All you initially need are diapers, wipes, baby clothes, caps, socks, mittens, napkins, swaddle, towels, bottles, rattles, nail clipper, bathing seat/tub, body wash, body lotion, a crib and a car seat. Don’t overload your wardrobe with clothes. Your baby will outgrow them faster than you can imagine. Things like stroller, baby carrier, high chair, baby bouncer, walker, Playmats, toys, Teethers, baby monitor, etc. can come once your baby hits a 3-month mark.

4. Don’t Keep It Too Quiet When Your Baby Sleeps

When you manage to put your baby down to sleep during daytime, don’t keep your surroundings quiet. Let the usual noises go on- usual talks, music playing in the background, washing machine spinning, traffic noises, etc. Your baby is used to all these noises while in the womb so let it be the same. Just make sure the noises should not be too high to disrupt your angel’s sleep.

5. Listen, Smile, And Forget

You will continue to receive advice for every little thing that your baby goes through – from pooping, to burping, to tummy pain, to superstitious beliefs and so on. All I did was Listen, Smile and Forget. Go with your mommy instincts, even though it’s going to be wrong 7 out of 10 times. In the wrong times go with Daddy instincts.

6. Bring Out The Hand Sanitizer

If you have family, friends, neighbors coming in to see your baby often hand them the hand sanitizer shamelessly before they come close to touch your baby. They are definitely going to hold your cherub and it’s quite alright even if they get offended about you indicating that their hands may not be clean. Motherhood and mannerisms need not coexist!

7. Postpartum Depression

Postpartum Depression and experiencing the “baby blues’ following childbirth are two different things. With the “baby blues,” there are short periods of crying spells, poor sleep, on an emotional edge, grouchy, anxiousness that go away on their own in about a week.

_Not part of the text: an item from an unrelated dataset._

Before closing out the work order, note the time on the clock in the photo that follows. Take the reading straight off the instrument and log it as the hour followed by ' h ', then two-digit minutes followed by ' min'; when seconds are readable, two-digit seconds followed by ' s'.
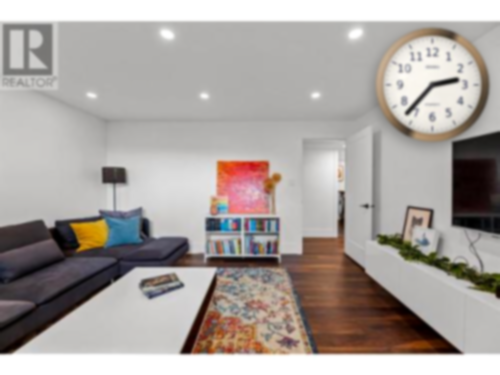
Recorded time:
2 h 37 min
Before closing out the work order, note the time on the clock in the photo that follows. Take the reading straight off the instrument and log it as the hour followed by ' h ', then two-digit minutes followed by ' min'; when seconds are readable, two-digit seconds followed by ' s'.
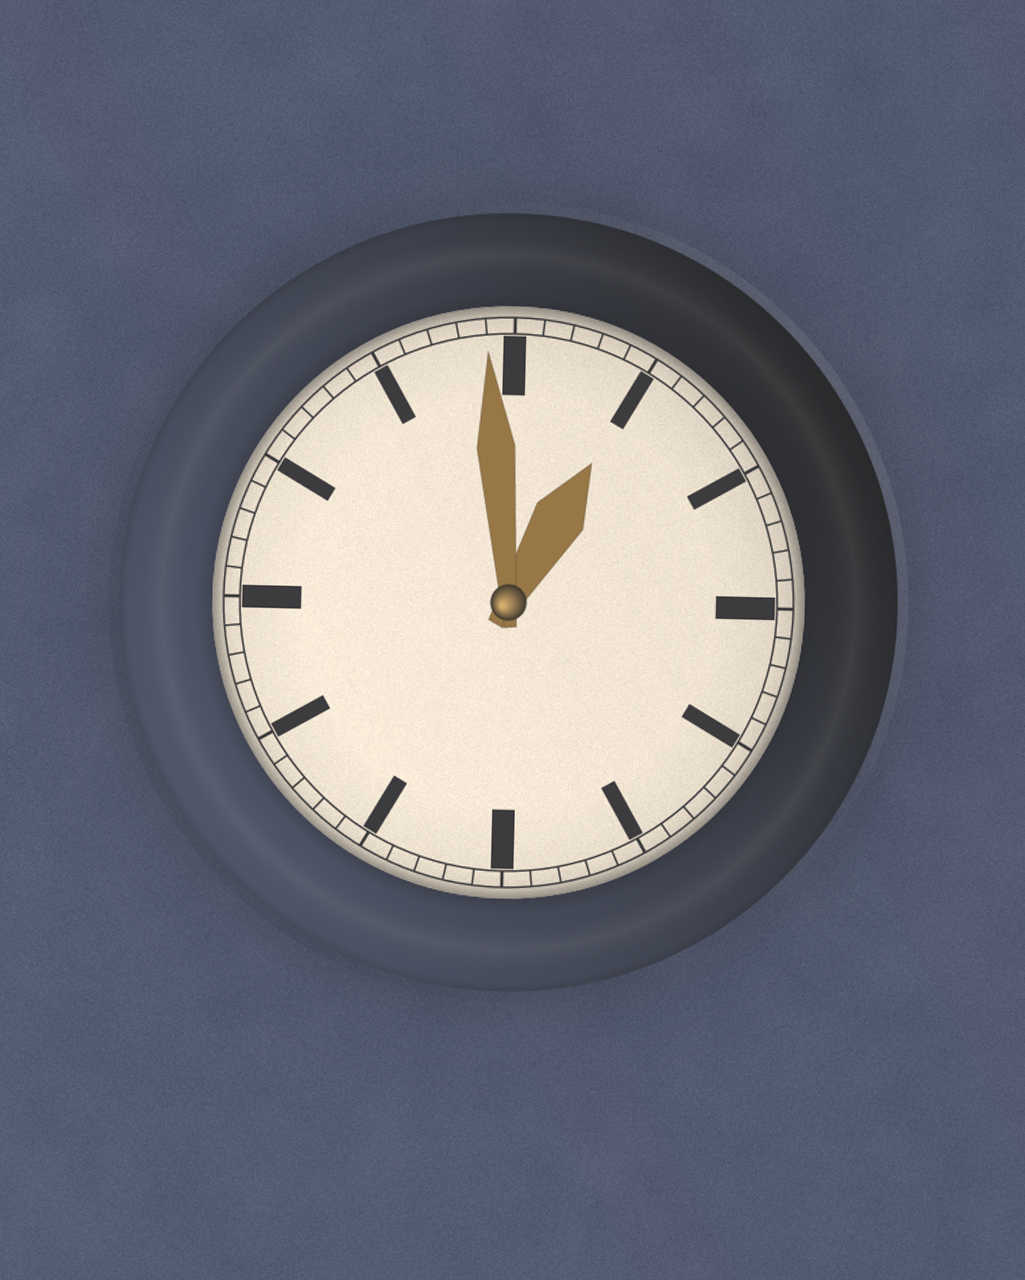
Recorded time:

Some mothers experience postpartum depression (PDD) after the birth. It involves the above symptoms, along with depressed mood, loss of interest in activities, and many other physical and emotional symptoms which become debilitating and interfere with performing everyday tasks. Contact your doctor and discuss psychotherapy and medication options for treating PDD.

8. Be Shameless

When you reach the delivery room what you will notice is that there are a gazillion nurses, doctors, sometimes male nurses as well, moving around in the room. Most likely you will be all opened up and there will be people looking down at you, the last thing you can be worried about is how you look. So just be shameless and let the doctors do what they have to do- Get the baby out!

9. Sleep Like A Baby’ Is A Myth

This is the greatest myth that I ever heard! You are going to sleep mostly 6-7 hours every night or sometimes about 2-4 hours at night only, if you are lucky. This fact is not to scare you, but just to prepare you.

10. Treat Yourself

You are allowed to take a break once in a while even if it’s for just 30 minutes. Go take a nice long shower, eat your meal in one sitting or get a manicure/pedicure that you so badly need. If the mommy is happy, everyone is happy.

This could be an endless list and I could add 100 more things I wish I knew. But it’s a joyous journey discovering new things too and it’s absolutely fine to be surprised by your motherhood experiences.